The main advantage is that the intersections do not need to be predefined: currently, if a function needs to read() and seek(), it should take an IO\SeekableReadHandle, which must have been predefined in the HSL, and implemented by the concrete handle being passed.

If denotable intersection types were supported:

  • if IO\SeekableReadHandle was defined as an intersection, it would not need to be explicitly present in the type hierarchy of the concrete implementations
  • IO\SeekableReadHandle does not need to be predefined: a function could take a IO\SeekableHandle & IO\ReadHandle parameter instead.

This would:

  • greatly simplify the type hierarchy (below)
  • allow decisions about interfaces to be made purely on the usability/correctness merits

The type hierarchy of a read-write file handle without denotable intersection types

The type hierarchy of a read-write file handle using denotable intersection types

Disposable IO API

While a non-disposable IO API is essential as a building block for higher-level libraries (e.g. redis clients), a Disposable API is highly desirable for operations we commonly think of as IO, like opening files and directly interacting with a TCP socket. This can be built on top of a non-Disposable API, but a non-Disposable API can not be built on top of a Disposable API.

Some ways this could be implemented:

Wrappers

A File\DisposableReadWriteHandle could wrap a File\ReadWriteHandle; functions should aim to specify their parameters as <<__AcceptDisposable>> wherever possible.

This requires another interface (and the corresponding doubling of generated interfaces), and hand-written wrappers for each instantiable handle class.

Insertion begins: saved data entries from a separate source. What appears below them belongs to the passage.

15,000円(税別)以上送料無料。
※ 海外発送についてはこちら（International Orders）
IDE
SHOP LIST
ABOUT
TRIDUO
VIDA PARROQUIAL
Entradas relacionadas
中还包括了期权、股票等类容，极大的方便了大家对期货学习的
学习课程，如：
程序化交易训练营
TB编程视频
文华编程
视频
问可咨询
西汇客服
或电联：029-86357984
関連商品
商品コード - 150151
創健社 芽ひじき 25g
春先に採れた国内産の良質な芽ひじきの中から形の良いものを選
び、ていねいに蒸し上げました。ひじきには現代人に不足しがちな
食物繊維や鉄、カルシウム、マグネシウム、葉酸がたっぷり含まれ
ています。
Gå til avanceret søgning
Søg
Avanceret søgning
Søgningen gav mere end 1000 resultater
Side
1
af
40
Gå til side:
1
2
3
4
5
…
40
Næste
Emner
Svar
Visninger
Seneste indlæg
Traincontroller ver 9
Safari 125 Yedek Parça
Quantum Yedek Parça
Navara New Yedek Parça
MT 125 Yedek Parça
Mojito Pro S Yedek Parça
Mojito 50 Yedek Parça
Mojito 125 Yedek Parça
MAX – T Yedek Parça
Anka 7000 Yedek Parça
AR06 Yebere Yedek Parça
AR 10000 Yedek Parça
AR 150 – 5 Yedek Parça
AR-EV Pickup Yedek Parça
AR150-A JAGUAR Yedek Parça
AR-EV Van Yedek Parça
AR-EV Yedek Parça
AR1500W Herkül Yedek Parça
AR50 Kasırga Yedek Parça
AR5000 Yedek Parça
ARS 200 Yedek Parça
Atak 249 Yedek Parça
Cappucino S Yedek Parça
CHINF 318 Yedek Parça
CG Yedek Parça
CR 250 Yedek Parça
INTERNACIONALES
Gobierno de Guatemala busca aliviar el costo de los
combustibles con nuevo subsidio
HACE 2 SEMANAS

Add an “optionally disposable” language feature

The user experience would be similar to Python’s with:

Hack
class File implements ..., IOptionallyDisposable {
  // ...

  public function __dispose() {
    $this->close();
  }
}

// No `using`, __dispose is simply not called:
$f = new File('/tmp/foo');
// ... so must manually close:

$f->close();

using $f = new File('/tmp/bar');
// automatically closed  - but you can call `$f->close()` earlier if you want

This should be a separate HIP, but I believe it would be the best approach:

  • no need for 2x the classes/interfaces: good for maintainability and discoverability
  • good for discoverability: only one API

There is one major issue with this concept though:

Hack
function takes_rh(IO\ReadHandle $_): void {}
function takes_drh(<<__AcceptDisposable>> IO\ReadHandle): void {}

takes_rh(new File('/tmp/foo')); // No error

using $f = new File('/tmp/foo');
takes_drh($f); // No error
takes_rh($f); // error?

Error: it is being used as a disposable, so should act like one No error: IOptionallyDisposable would primarily be useful for convenience; it should not be considered an ‘ownership’ model. As such, it is likely that __dispose() calls another public method (like close()), so if something keeps hold of the handle after __dispose was called, it may be in a bad state, but this state would be reachable even if it wasn’t disposable.